This act establishes a 30-day notice and cure period before a lawsuit can be filed regarding certain architectural barrier violations under the Americans with Disabilities Act (ADA).
Michael Lawler
Representative
NY-17
The ADA 30 Days to Comply Act establishes a mandatory notice and cure period before a lawsuit can be filed regarding architectural barrier violations in existing public accommodations. This requires an individual to first provide the owner with detailed written notice of the specific barrier. The owner then has 30 days to respond with a plan for removal, and a lawsuit can only proceed if the owner fails to respond or fails to make substantial progress on the removal plan.
The “ADA 30 Days to Comply Act” introduces a major procedural change to how the Americans with Disabilities Act (ADA) is enforced regarding architectural barriers in existing public spaces. Currently, if a business or property owner has an inaccessible entrance, restroom, or path, an individual can file a lawsuit to enforce compliance. This bill changes that process by inserting a mandatory waiting period before any legal action can start.

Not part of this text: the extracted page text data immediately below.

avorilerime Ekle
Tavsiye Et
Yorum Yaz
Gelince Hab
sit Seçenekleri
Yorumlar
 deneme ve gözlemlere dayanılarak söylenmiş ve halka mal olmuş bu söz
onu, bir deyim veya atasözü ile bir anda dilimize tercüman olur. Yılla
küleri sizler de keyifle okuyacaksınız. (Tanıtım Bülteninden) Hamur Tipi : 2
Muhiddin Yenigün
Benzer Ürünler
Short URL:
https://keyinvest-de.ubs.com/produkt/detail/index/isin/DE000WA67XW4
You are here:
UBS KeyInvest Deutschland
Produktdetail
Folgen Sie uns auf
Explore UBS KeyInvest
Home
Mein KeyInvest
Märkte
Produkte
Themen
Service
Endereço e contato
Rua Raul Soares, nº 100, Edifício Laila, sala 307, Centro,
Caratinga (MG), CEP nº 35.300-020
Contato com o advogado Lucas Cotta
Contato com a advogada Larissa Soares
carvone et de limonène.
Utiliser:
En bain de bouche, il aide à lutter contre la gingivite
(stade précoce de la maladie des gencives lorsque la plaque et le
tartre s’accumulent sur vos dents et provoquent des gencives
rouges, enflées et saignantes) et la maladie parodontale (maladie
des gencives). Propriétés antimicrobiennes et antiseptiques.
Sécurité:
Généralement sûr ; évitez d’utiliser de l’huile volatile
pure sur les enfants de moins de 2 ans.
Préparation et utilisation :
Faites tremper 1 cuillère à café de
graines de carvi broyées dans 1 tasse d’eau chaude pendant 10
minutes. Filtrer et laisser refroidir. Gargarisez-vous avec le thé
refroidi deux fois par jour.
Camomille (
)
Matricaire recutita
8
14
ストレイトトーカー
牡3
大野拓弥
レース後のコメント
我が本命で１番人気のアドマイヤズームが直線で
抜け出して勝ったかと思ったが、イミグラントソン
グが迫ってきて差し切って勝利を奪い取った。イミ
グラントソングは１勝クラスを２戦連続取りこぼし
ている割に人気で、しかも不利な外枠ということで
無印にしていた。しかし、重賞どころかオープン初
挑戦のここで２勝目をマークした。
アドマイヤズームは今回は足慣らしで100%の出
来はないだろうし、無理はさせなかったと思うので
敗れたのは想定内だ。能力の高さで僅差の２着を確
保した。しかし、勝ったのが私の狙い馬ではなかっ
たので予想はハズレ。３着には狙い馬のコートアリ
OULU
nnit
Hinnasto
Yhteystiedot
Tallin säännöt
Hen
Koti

Under this proposed change to Section 308(a)(1) of the ADA, if you encounter an architectural barrier—say, a ramp that’s too steep or a missing grab bar in a restroom—you can’t just file a civil action right away. First, you must send a detailed written notice to the owner or operator. This notice needs to be specific enough to identify the barrier, but it also has to detail the circumstances of the denied access, including the property address and whether you asked for assistance at the time. Essentially, it turns enforcement into a two-step process: detailed notification, then litigation.
Once the owner gets this detailed notice, a 30-day clock begins. During this “cure period,” the owner must respond with a written description of the improvements they plan to make to remove the barrier. If they fail to respond within those 30 days, or if they send a plan but then fail to remove the barrier or make “substantial progress” within the next 30 days (if the fix is complicated), then—and only then—can the lawsuit proceed. This means the fastest a person can get to court is 30 days, and potentially 60 days or more, depending on the complexity of the fix.
For property owners and businesses, this is a clear win. It gives them a defined window—at least a month—to fix accessibility issues without immediately facing the cost and stress of litigation. If a small business owner missed an obscure code requirement, they get a chance to fix it quickly and cheaply before lawyers get involved. This could potentially reduce the number of lawsuits filed against businesses that are willing to comply but just need a heads-up.
However, for individuals with disabilities, this bill adds a significant layer of bureaucracy and delay to the enforcement of their civil rights. The whole point of the ADA is equal access, and if access is denied today, this bill says you must wait at least 30 days before you can even ask a court to intervene. For someone who relies on immediate access, this is a major hurdle. It shifts the burden of enforcement from immediate legal remedy to mandatory negotiation and waiting. Imagine needing access to a doctor’s office or a pharmacy, finding a barrier, and knowing you have to wait a month or two before any legal pressure can be applied to fix it. This mandatory wait time could significantly delay access to public accommodations for people who need them now.